*EXTRACTED TEXT*
________________________

Anything can happen here, but nothing logically follows from anywhere. Anything can be a trap. Thus, dozens of citizens were thrown in jail just because they naively tried to participate in elections in pointless, powerless municipalities.

A gem of the anomaly of Russian politics was Putin's slip at a rally outside the Kremlin on March 18, 2015. The rally took place after the assassination of Boris Nemtsov, almost at the same place. Putin seems to have been shaken by the assassination and wasn’t seen for two weeks. I don't think it was an act – even Mussolini was shocked by the assassination of the liberal Matteotti, committed by his fascists. Putin, however, coped and calmed down. On Red Square he told the country: “We will overcome the difficulties that we have so readily created for ourselves in recent times.” Can there be a clearer oath to the policy of improvisation?

The initiator of the war sees no path to peace

It is often thought that improvisation is ideal for war. An improviser doesn’t need a strategic plan as long as he is lucky. Many wars have begun impromptu, but none have ended in that manner. The end of a war can’t be improvised. Achieving peace means a technically complex multilateral negotiation process. The Russian “jazz state” has more than once improvised small wars from which others, from General Lebed to Sarkozy, struggled to extract it. But Surkov failed: the Kremlin was unable to profitably play the Minsk agreements that were favorable to it. Everything won by the Russian “jazz state” has been obtained by way of insolence in peaceful circumstances. But today the initiator of the war sees no path to peace. Its improvisations are indistinguishable from escalations – a professional disorder of the Kremlin jazzmen.

Sometimes ad hoc decisions improve the art of command, for example in military affairs. When the Kremlin impromptu slipped out of the Donbas impasse and into Syria in 2015, it gained the unique experience of waging war in the Middle East – but that experience has turned out to be useless in Ukraine.

The ”fluid state” as an ideology

Not every improviser ends up as an aggressor. But inside every improvisation there is a scale of aggression, from simple high-handedness to unmotivated war. No ideology is needed – the “fluid state” itself has become an ideology in and of itself.

________________________

*RECORDS*
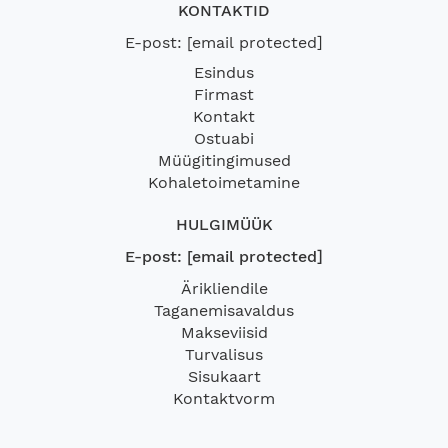
KONTAKTID
E-post:
[email protected]
Esindus
Firmast
Kontakt
Ostuabi
Müügitingimused
Kohaletoimetamine
HULGIMÜÜK
E-post:
[email protected]
Ärikliendile
Taganemisavaldus
Makseviisid
Turvalisus
Sisukaart
Kontaktvorm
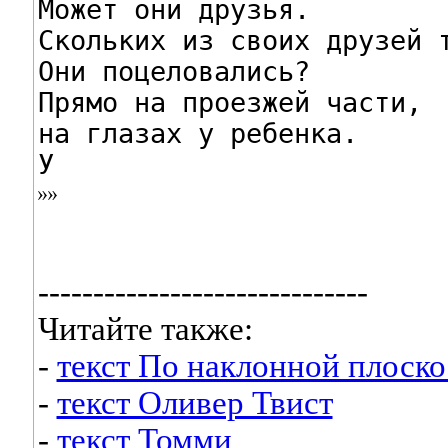
Может они друзья.

Скольких из своих друзей т
Они поцеловались?

Прямо на проезжей части,

на глазах у ребенка.

У
------------------------------
Читайте также:
-
текст По наклонной плоско
-
текст Оливер Твист
-
текст Томми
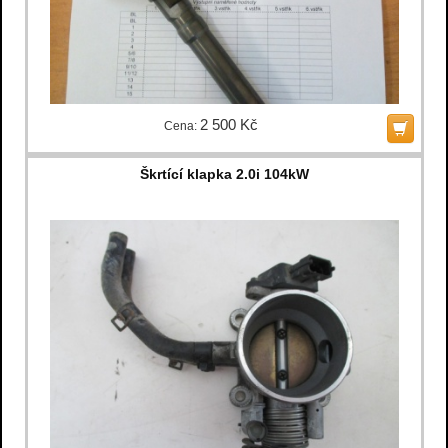
2 500 Kč
Cena:
Škrtící klapka 2.0i 104kW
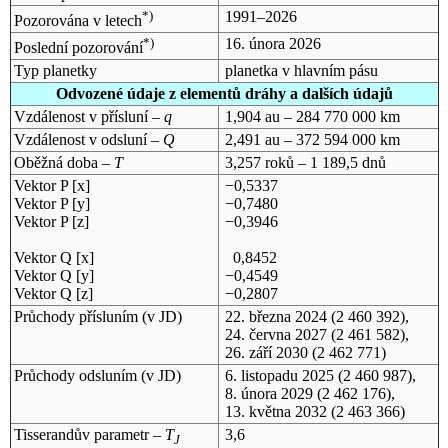
*)
1991–2026
Pozorována v letech
*)
16. února 2026
Poslední pozorování
Typ planetky
planetka v hlavním pásu
Odvozené údaje z elementů dráhy a dalších údajů
Vzdálenost v přísluní –
q
1,904 au – 284 770 000 km
Vzdálenost v odsluní –
Q
2,491 au – 372 594 000 km
Oběžná doba –
T
3,257 roků – 1 189,5 dnů
Vektor P [x]
−0,5337
Vektor P [y]
−0,7480
Vektor P [z]
−0,3946
Vektor Q [x]
0,8452
Vektor Q [y]
−0,4549
Vektor Q [z]
−0,2807
Průchody přísluním (v
JD
)
22. března 2024
(2 460 392),
24. června 2027
(2 461 582),
26. září 2030
(2 462 771)
Průchody odsluním (v
JD
)
6. listopadu 2025
(2 460 987),
8. února 2029
(2 462 176),
13. května 2032
(2 463 366)
Tisserandův parametr –
T
3,6
J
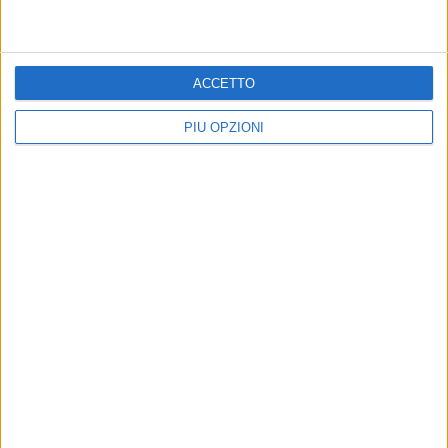
ACCETTO
PIÙ OPZIONI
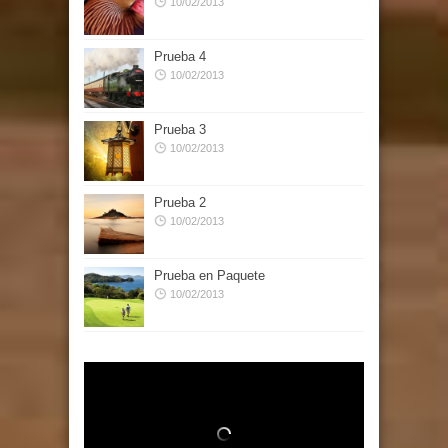
10/02/2013
Prueba 4
10/02/2013
Prueba 3
10/02/2013
Prueba 2
10/02/2013
Prueba en Paquete
10/02/2013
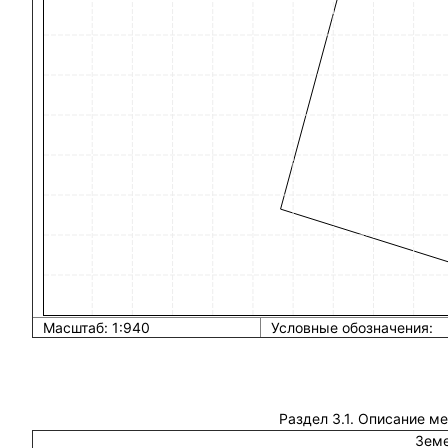
Масштаб: 1:940
Условные обозначения:
Раздел 3.1. Описание м
Земе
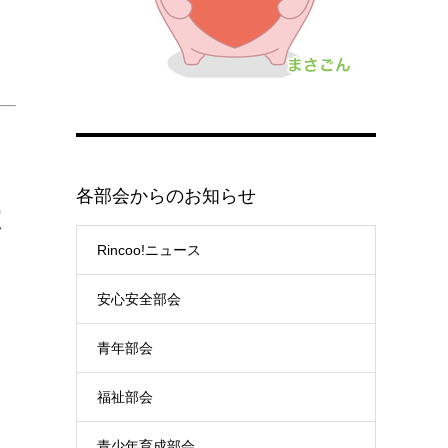
各部会からのお知らせ
は
Rincoo!ニュース
安心安全部会
青年部会
福祉部会
青少年育成部会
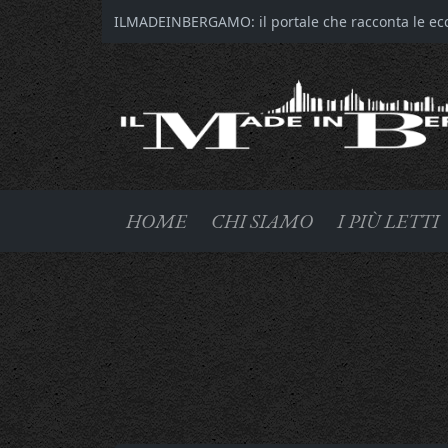
ILMADEINBERGAMO: il portale che racconta le ecce
HOME
CHI SIAMO
I PIÙ LETTI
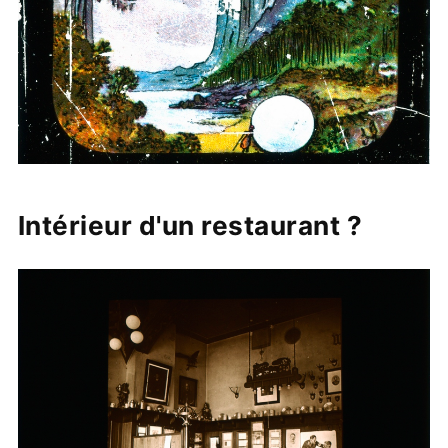
Intérieur d'un restaurant ?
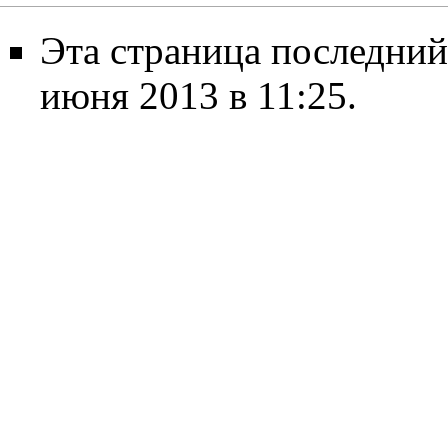
Эта страница последний
июня 2013 в 11:25.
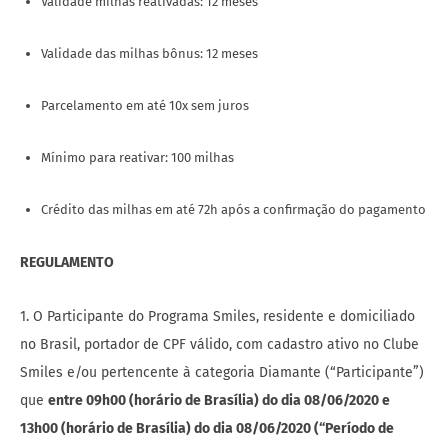
Validade milhas reativadas: 12 meses
Validade das milhas bônus: 12 meses
Parcelamento em até 10x sem juros
Mínimo para reativar: 100 milhas
Crédito das milhas em até 72h após a confirmação do pagamento
REGULAMENTO
1. O Participante do Programa Smiles, residente e domiciliado
no Brasil, portador de CPF válido, com cadastro ativo no Clube
Smiles e/ou pertencente à categoria Diamante (“Participante”)
que
entre 09h00 (horário de Brasília) do dia 08/06/2020 e
13h00 (horário de Brasília) do dia 08/06/2020 (“Período de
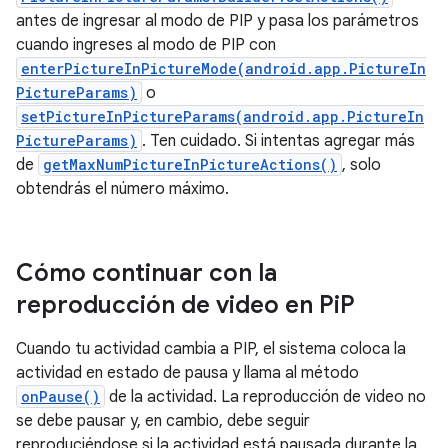
antes de ingresar al modo de PIP y pasa los parámetros
cuando ingreses al modo de PIP con
enterPictureInPictureMode(android.app.PictureIn
PictureParams)
o
setPictureInPictureParams(android.app.PictureIn
PictureParams)
. Ten cuidado. Si intentas agregar más
de
getMaxNumPictureInPictureActions()
, solo
obtendrás el número máximo.
Cómo continuar con la
reproducción de video en Pi
P
Cuando tu actividad cambia a PIP, el sistema coloca la
actividad en estado de pausa y llama al método
onPause()
de la actividad. La reproducción de video no
se debe pausar y, en cambio, debe seguir
reproduciéndose si la actividad está pausada durante la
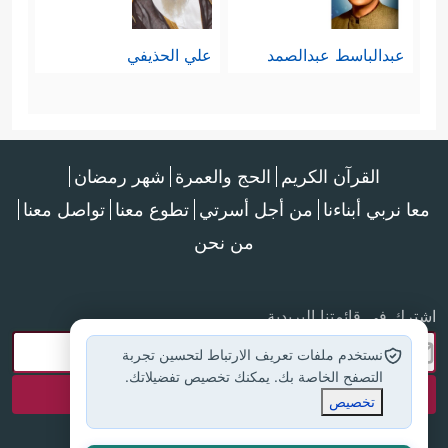
عبدالباسط عبدالصمد
علي الحذيفي
القرآن الكريم
الحج والعمرة
شهر رمضان
معا نربي أبناءنا
من أجل أسرتي
تطوع معنا
تواصل معنا
من نحن
اشترك في قائمتنا البريدية
نستخدم ملفات تعريف الارتباط لتحسين تجربة
التصفح الخاصة بك. يمكنك تخصيص تفضيلاتك.
تخصيص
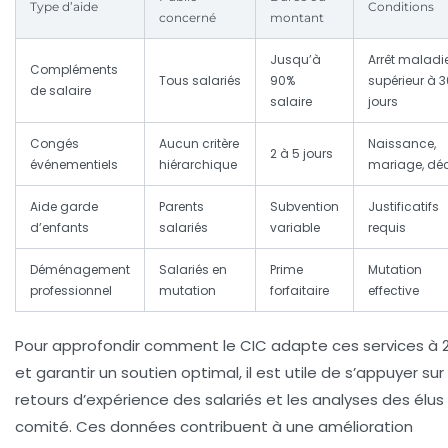
Type d’aide
Conditions
concerné
montant
Jusqu’à
Arrêt maladi
Compléments
Tous salariés
90%
supérieur à 3
de salaire
salaire
jours
Congés
Aucun critère
Naissance,
2 à 5 jours
événementiels
hiérarchique
mariage, dé
Aide garde
Parents
Subvention
Justificatifs
d’enfants
salariés
variable
requis
Déménagement
Salariés en
Prime
Mutation
professionnel
mutation
forfaitaire
effective
Pour approfondir comment le CIC adapte ces services à 
et garantir un soutien optimal, il est utile de s’appuyer sur
retours d’expérience des salariés et les analyses des élus
comité. Ces données contribuent à une amélioration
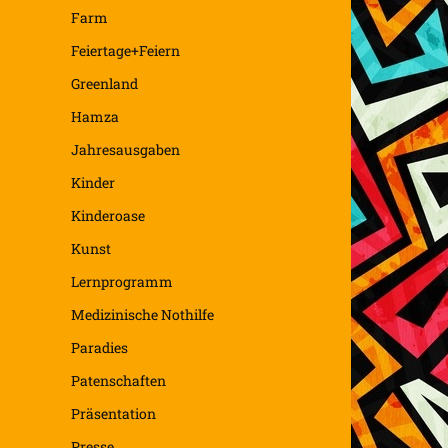
Farm
Feiertage+Feiern
Greenland
Hamza
Jahresausgaben
Kinder
Kinderoase
Kunst
Lernprogramm
Medizinische Nothilfe
Paradies
Patenschaften
Präsentation
Presse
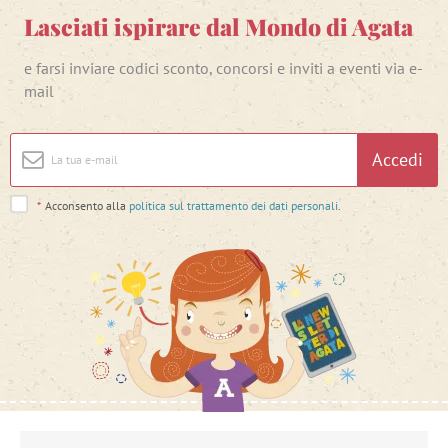
Lasciati ispirare dal Mondo di Agata
e farsi inviare codici sconto, concorsi e inviti a eventi via e-
mail
Accedi
*
Acconsento alla
politica sul trattamento dei dati personali
.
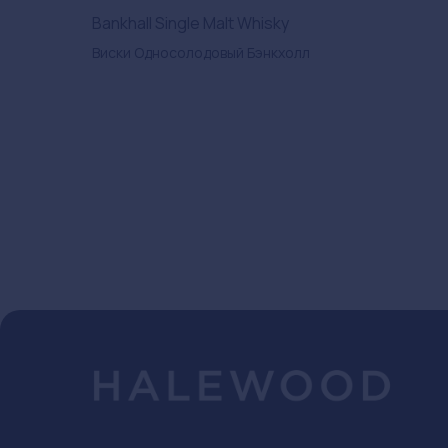
Bankhall Single Malt Whisky
Виски Односолодовый Бэнкхолл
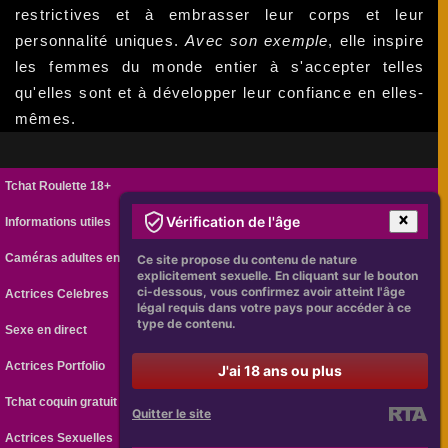
restrictives et à embrasser leur corps et leur
personnalité uniques.
Avec son exemple
, elle inspire
les femmes du monde entier à s'accepter telles
qu'elles sont et à développer leur confiance en elles-
mêmes.
Tchat Roulette 18+
Vérification de l'âge
Informations utiles
Caméras adultes en ligne
Ce site propose du contenu de nature
explicitement sexuelle. En cliquant sur le bouton
ci-dessous, vous confirmez avoir atteint l'âge
Actrices Celebres
légal requis dans votre pays pour accéder à ce
type de contenu.
Sexe en direct
Actrices Portfolio
J'ai 18 ans ou plus
Tchat coquin gratuit
Quitter le site
Actrices Sexuelles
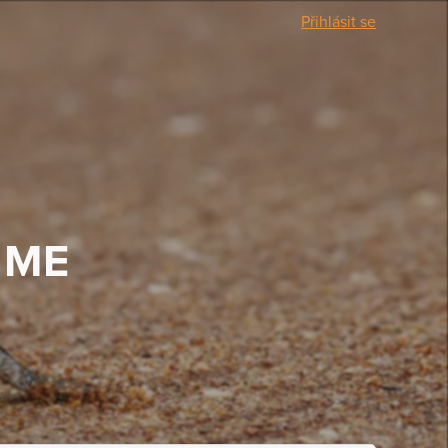
Přihlásit se
ŇME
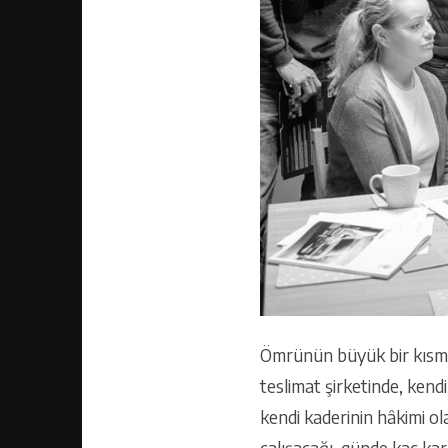
Ömrünün büyük bir kısmın
teslimat şirketinde, kend
kendi kaderinin hâkimi ola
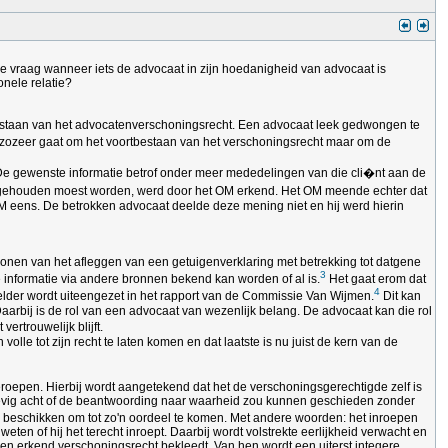
de vraag wanneer iets de advocaat in zijn hoedanigheid van advocaat is
nele relatie?
tbestaan van het advocatenverschoningsrecht. Een advocaat leek gedwongen te
et zozeer gaat om het voortbestaan van het verschoningsrecht maar om de
. De gewenste informatie betrof onder meer mededelingen van die cli�nt aan de
g gehouden moest worden, werd door het OM erkend. Het OM meende echter dat
OM eens. De betrokken advocaat deelde deze mening niet en hij werd hierin
chonen van het afleggen van een getuigenverklaring met betrekking tot datgene
3
de informatie via andere bronnen bekend kan worden of al is.
Het gaat erom dat
4
 helder wordt uiteengezet in het rapport van de Commissie Van Wijmen.
Dit kan
arbij is de rol van een advocaat van wezenlijk belang. De advocaat kan die rol
rtrouwelijk blijft.
olle tot zijn recht te laten komen en dat laatste is nu juist de kern van de
eroepen. Hierbij wordt aangetekend dat het de verschoningsgerechtigde zelf is
nderhevig acht of de beantwoording naar waarheid zou kunnen geschieden zonder
nis beschikken om tot zo'n oordeel te komen. Met andere woorden: het inroepen
eten of hij het terecht inroept. Daarbij wordt volstrekte eerlijkheid verwacht en
en erkend verschoningsrecht bekleedt. Van hen wordt een uiterst integere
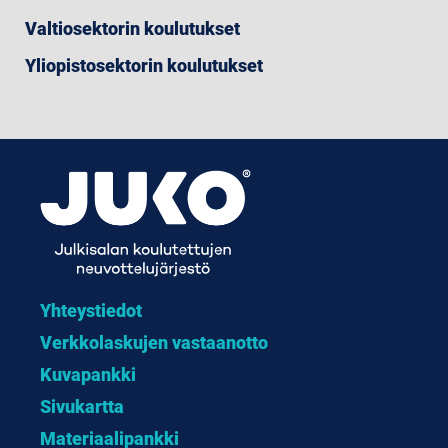
Valtiosektorin koulutukset
Yliopistosektorin koulutukset
Yhteystiedot
Verkkolaskujen vastaanotto
Kuvapankki
Sivukartta
Materiaalipankki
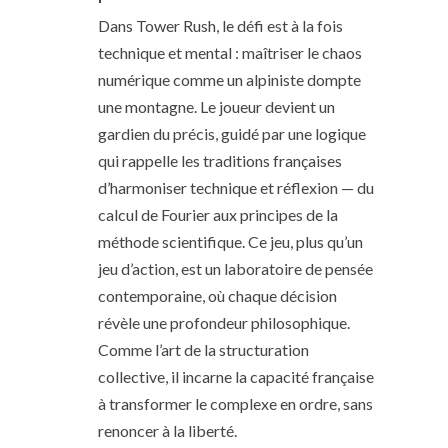
Dans Tower Rush, le défi est à la fois
technique et mental : maîtriser le chaos
numérique comme un alpiniste dompte
une montagne. Le joueur devient un
gardien du précis, guidé par une logique
qui rappelle les traditions françaises
d’harmoniser technique et réflexion — du
calcul de Fourier aux principes de la
méthode scientifique. Ce jeu, plus qu’un
jeu d’action, est un laboratoire de pensée
contemporaine, où chaque décision
révèle une profondeur philosophique.
Comme l’art de la structuration
collective, il incarne la capacité française
à transformer le complexe en ordre, sans
renoncer à la liberté.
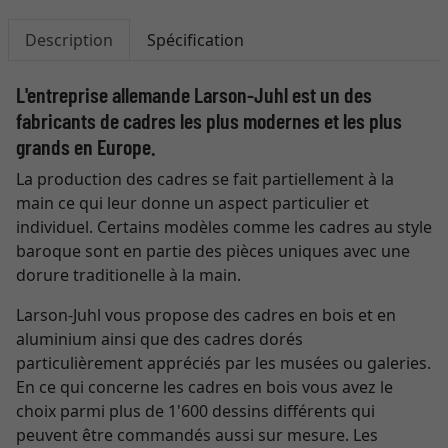
Description
Spécification
L'entreprise allemande Larson-Juhl est un des
fabricants de cadres les plus modernes et les plus
grands en Europe.
La production des cadres se fait partiellement à la
main ce qui leur donne un aspect particulier et
individuel. Certains modèles comme les cadres au style
baroque sont en partie des pièces uniques avec une
dorure traditionelle à la main.
Larson-Juhl vous propose des cadres en bois et en
aluminium ainsi que des cadres dorés
particulièrement appréciés par les musées ou galeries.
En ce qui concerne les cadres en bois vous avez le
choix parmi plus de 1'600 dessins différents qui
peuvent être commandés aussi sur mesure. Les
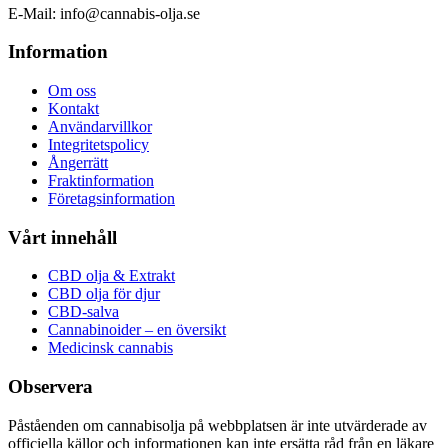
E-Mail: info@cannabis-olja.se
Information
Om oss
Kontakt
Användarvillkor
Integritetspolicy
Ångerrätt
Fraktinformation
Företagsinformation
Vårt innehåll
CBD olja & Extrakt
CBD olja för djur
CBD-salva
Cannabinoider – en översikt
Medicinsk cannabis
Observera
Påståenden om cannabisolja på webbplatsen är inte utvärderade av
officiella källor och informationen kan inte ersätta råd från en läkare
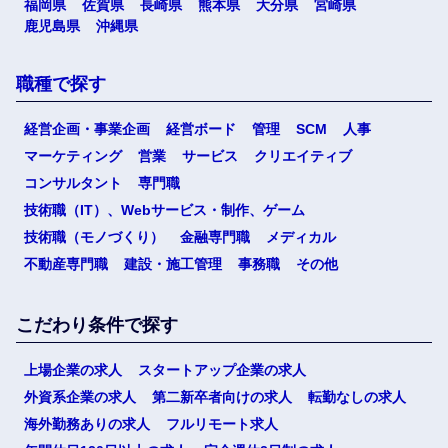
福岡県
佐賀県
長崎県
熊本県
大分県
宮崎県
鹿児島県
沖縄県
職種で探す
経営企画・事業企画
経営ボード
管理
SCM
人事
マーケティング
営業
サービス
クリエイティブ
コンサルタント
専門職
技術職（IT）、Webサービス・制作、ゲーム
技術職（モノづくり）
金融専門職
メディカル
不動産専門職
建設・施工管理
事務職
その他
こだわり条件で探す
上場企業の求人
スタートアップ企業の求人
外資系企業の求人
第二新卒者向けの求人
転勤なしの求人
海外勤務ありの求人
フルリモート求人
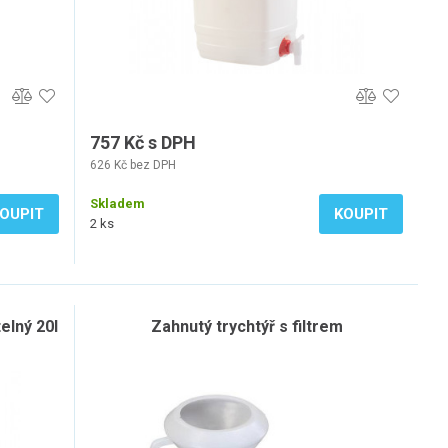
757 Kč s DPH
626 Kč bez DPH
Skladem
OUPIT
KOUPIT
2 ks
elný 20l
Zahnutý trychtýř s filtrem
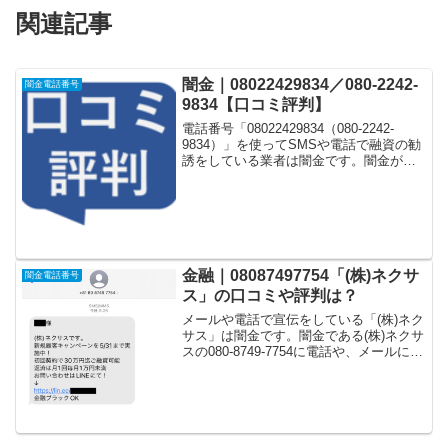
関連記事
闇金｜08022429834／080-2242-
闇金電話番号
9834【口コミ評判】
電話番号「08022429834（080-2242-
9834）」を使ってSMSや電話で融資の勧
誘をしている業者は闇金です。闇金が運
営する「なりすまし金融サイト」や「な
りすましキャッシング審査一括申し込み
サイト」などに登録をするとしつこく電
話...
金融｜08087497754「(株)ネクサ
闇金電話番号
ス」の口コミや評判は？
メールや電話で宣伝をしている「(株)ネク
サス」は闇金です。闇金である(株)ネクサ
スの080-8749-7754に電話や、メールに書
かれているLINEアカウントへメッセージ
をして「書かれている内容通りまともに
お金を貸してくれる」という口コミや...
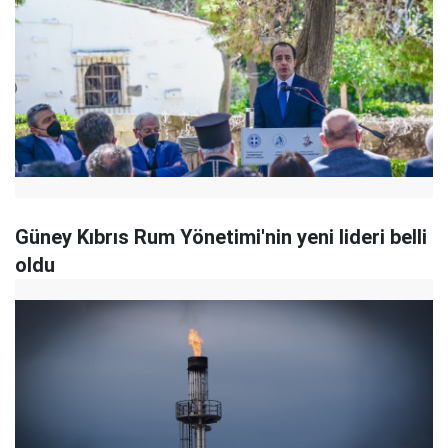
Güney Kıbrıs Rum Yönetimi'nin yeni lideri belli
oldu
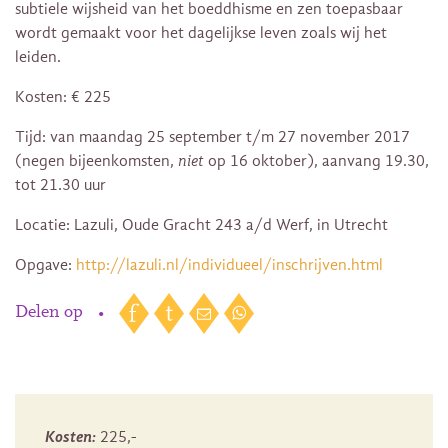
subtiele wijsheid van het boeddhisme en zen toepasbaar
wordt gemaakt voor het dagelijkse leven zoals wij het
leiden.
Kosten: € 225
Tijd: van maandag 25 september t/m 27 november 2017
(negen bijeenkomsten,
niet
op 16 oktober), aanvang 19.30,
tot 21.30 uur
Locatie: Lazuli, Oude Gracht 243 a/d Werf, in Utrecht
Opgave:
http://lazuli.nl/individueel/inschrijven.html
Delen op
•
Kosten:
225,-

________________________

*STUDY QUESTIONS*
**1)** Copy the essay on the Kremlin's politics of improvisation word for word, starting at the words "A gem of the" and stopping after "policy of improvisation?".
**2)** Carry on the essay on the Kremlin's politics of improvisation, picking up right after its last sentence.

*RESULTS FOR EACH TASK*
**1)**
A gem of the anomaly of Russian politics was Putin's slip at a rally outside the Kremlin on March 18, 2015. The rally took place after the assassination of Boris Nemtsov, almost at the same place. Putin seems to have been shaken by the assassination and wasn’t seen for two weeks. I don't think it was an act – even Mussolini was shocked by the assassination of the liberal Matteotti, committed by his fascists. Putin, however, coped and calmed down. On Red Square he told the country: “We will overcome the difficulties that we have so readily created for ourselves in recent times.” Can there be a clearer oath to the policy of improvisation?

**2)**
"Over the years, improvisations have changed the life of the ruling center. The Kremlin has become a cloud of activity incapable of orderly decisions."
In Russia, a regime has formed with a blurred source of power. For the chief of the cloud, his team is just a keyboard to play on uncertainties. He sees anomaly as security. In a game with unpredictable goals, his inner circle must remain uncertain at the same time that it holds all the power in the country.

The dictator-improviser is peculiar. His dictatorship is the dictatorship of the accidental, often inexplicable for himself. By announcing “I decided” he doesn’t clearly dictate anything. He is in a conspiracy with a silent society that doesn’t ask him any questions.

Military experts are excited – how many hands are on the bloody nuclear button? Which is tantamount to asking how many presidents are in the Kremlin. The scenario of an elite cleavage is technically impossible, however, as the boundaries of competencies are blurred. The front-man president only authorizes anonymous decisions from the authorities for the population, while the observer in vain tries to ascribe authorship of them to Putin.

This is why it is so difficult to calculate the level of risk. The Russian System is unable to calculate the likelihood of its end. The policy of improvisation technically allows for risks that rational politics preclude entirely.

With all the zigzags, from crisis to boom then war, the regime of improvisation looks rather stable. It got out of every situation before. And if one day it doesn’t get out of one, the mystery will remain how powerful the leftover potential of Russian anomaly is. Indeed as the next statehood emerges, the skill of improvisation will remain, meaning fresh mutations in the world order.

Everything will pass, of course. But until Day X (which will also be someone else's improvisation) the “jazz state” will continue. Initially sophisticated improvisations have nurtured cadres without a backbone or views for 30 years. This nomenklatura is ready in advance for any Russia of the future, beautiful or nightmarish.